WHAT IS BEING ASKED
Lines from the entries below that hold "down" form the answer; copy all of them.

Dataset entries

● ● ●

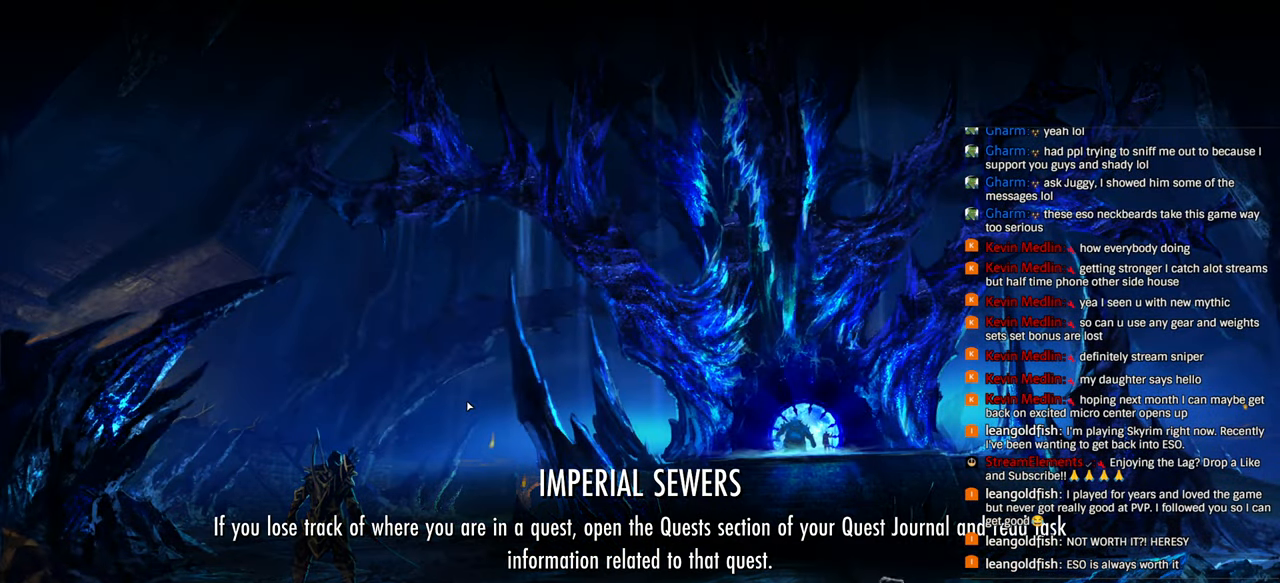
{"dt_ms": 1000, "buttons": [], "left_stick": "center", "right_stick": "center"}
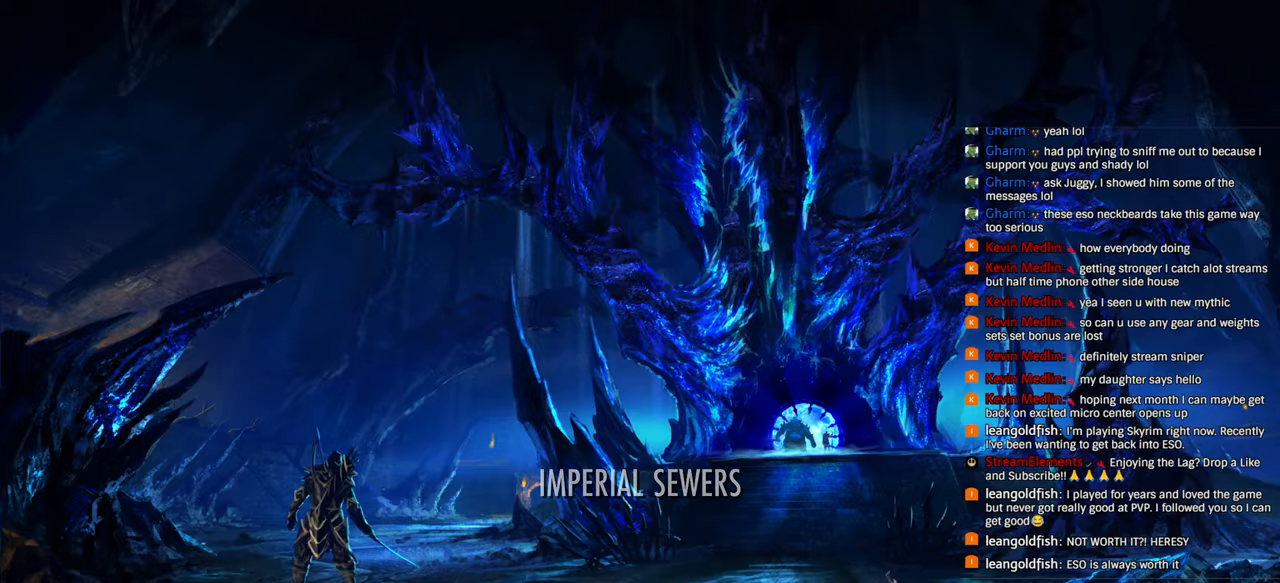
{"dt_ms": 500, "buttons": [], "left_stick": "center", "right_stick": "center", "events": []}
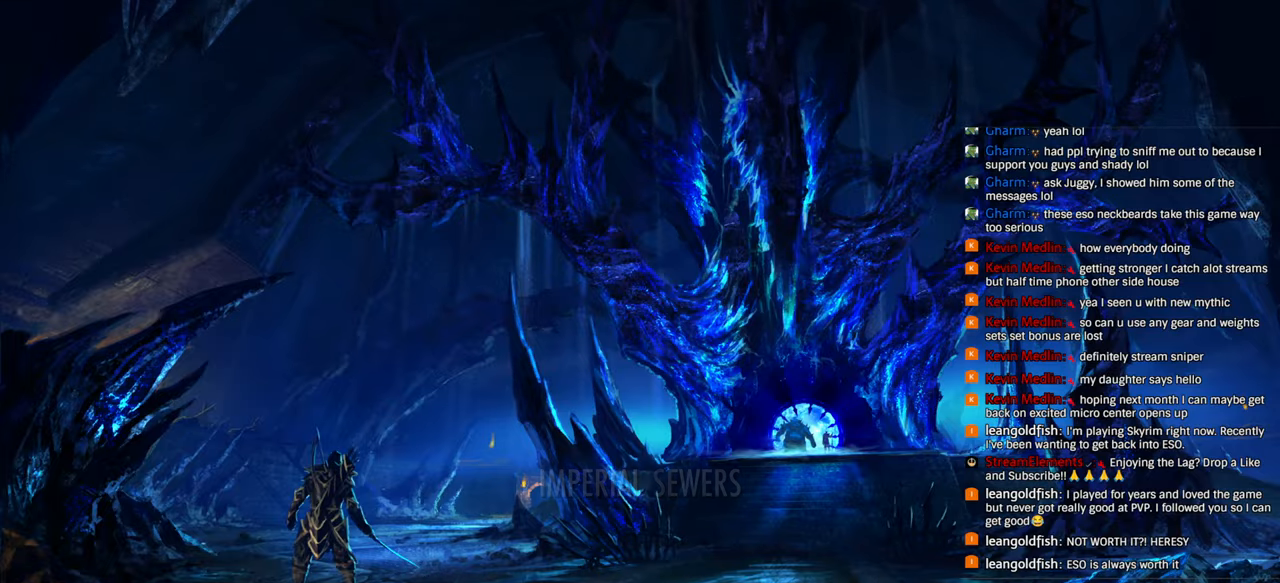
{"dt_ms": 500, "buttons": [], "left_stick": "center", "right_stick": "center", "events": []}
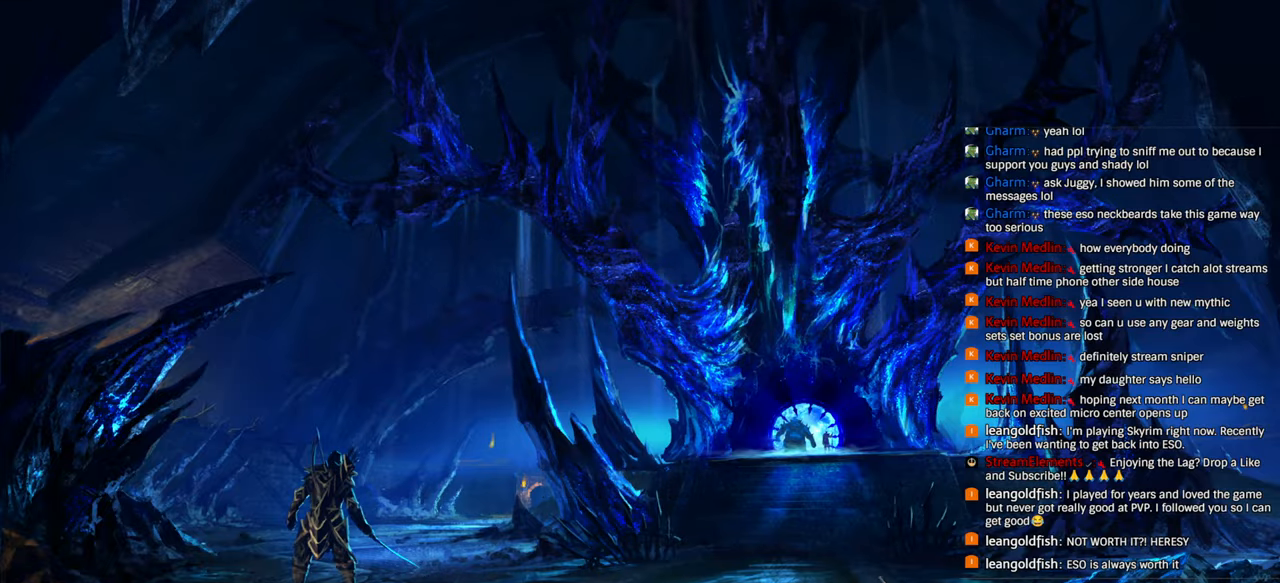
{"dt_ms": 500, "buttons": [], "left_stick": "up", "right_stick": "center", "events": [[17, "left_stick", "up-right"], [117, "left_stick", "up"], [383, "R2", "down"], [500, "R2", "up"]]}
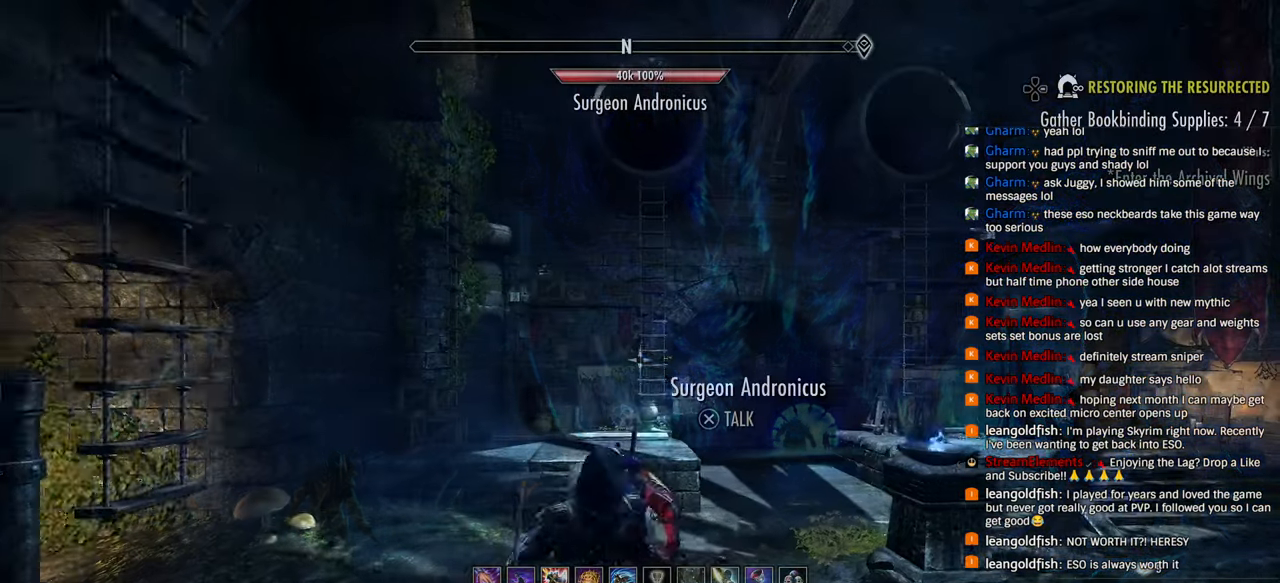
{"dt_ms": 500, "buttons": ["R2"], "left_stick": "up-right", "right_stick": "center", "events": [[67, "R2", "down"], [233, "right_stick", "down-left"], [267, "left_stick", "up-right"], [333, "right_stick", "center"]]}
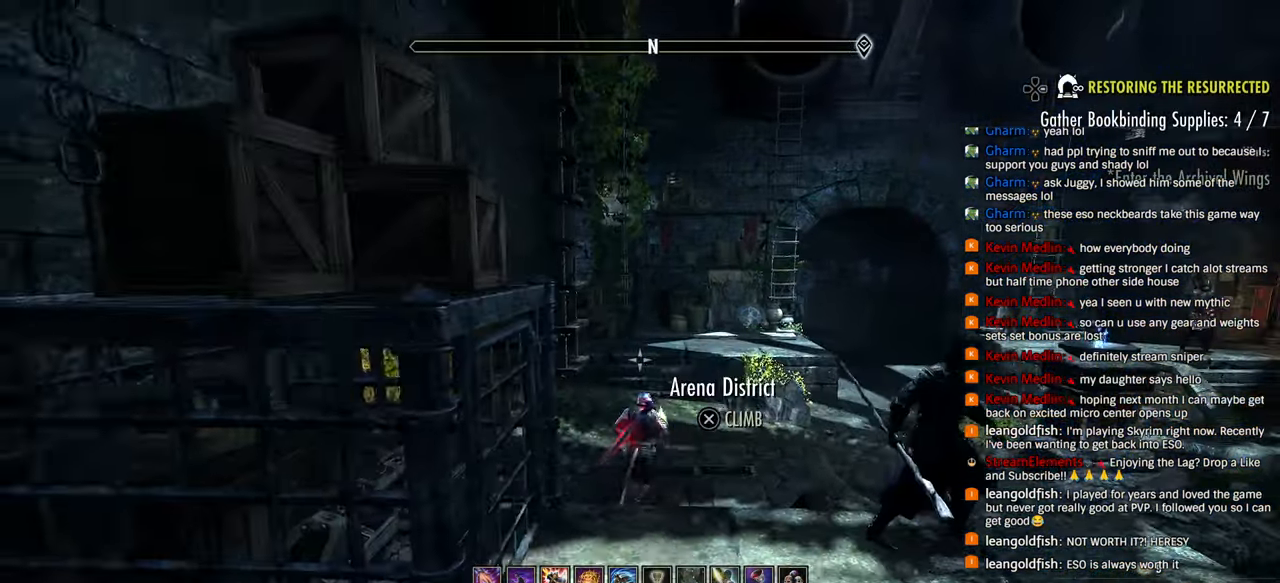
{"dt_ms": 500, "buttons": [], "left_stick": "up-right", "right_stick": "center"}
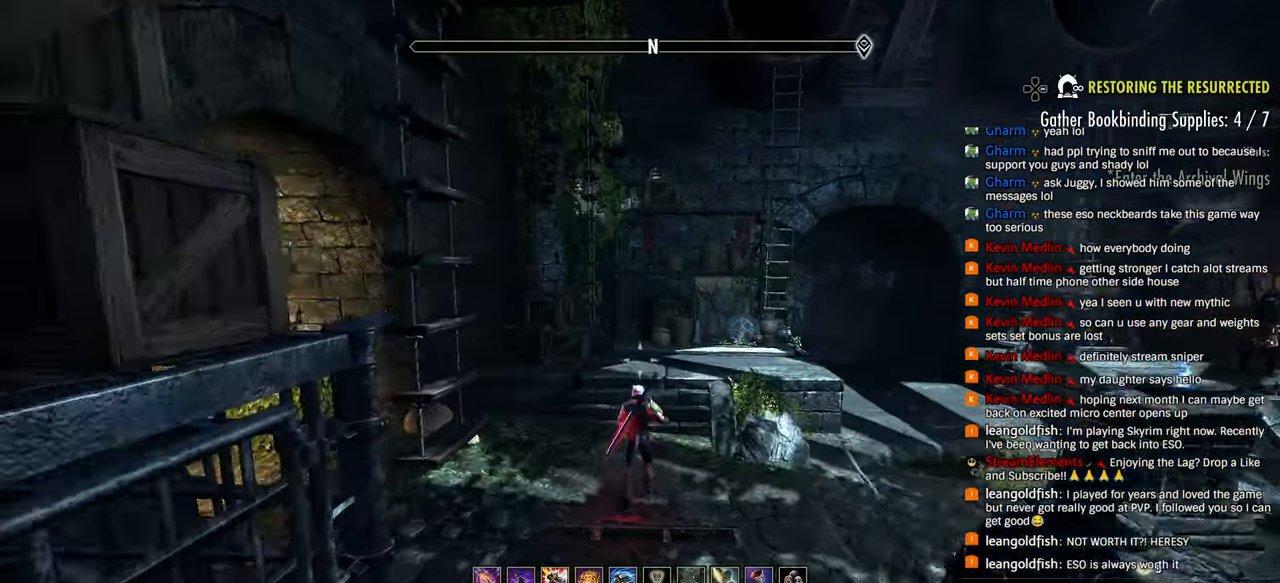
{"dt_ms": 500, "buttons": [], "left_stick": "up-right", "right_stick": "center", "events": [[150, "right_stick", "left"], [267, "L2", "down"], [400, "L2", "up"], [500, "right_stick", "center"]]}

● ● ●

WRITTEN SOLUTION
{"dt_ms": 500, "buttons": [], "left_stick": "up", "right_stick": "center", "events": [[17, "left_stick", "up-right"], [117, "left_stick", "up"], [383, "R2", "down"], [500, "R2", "up"]]}
{"dt_ms": 500, "buttons": ["R2"], "left_stick": "up-right", "right_stick": "center", "events": [[67, "R2", "down"], [233, "right_stick", "down-left"], [267, "left_stick", "up-right"], [333, "right_stick", "center"]]}
{"dt_ms": 500, "buttons": [], "left_stick": "up-right", "right_stick": "center", "events": [[150, "right_stick", "left"], [267, "L2", "down"], [400, "L2", "up"], [500, "right_stick", "center"]]}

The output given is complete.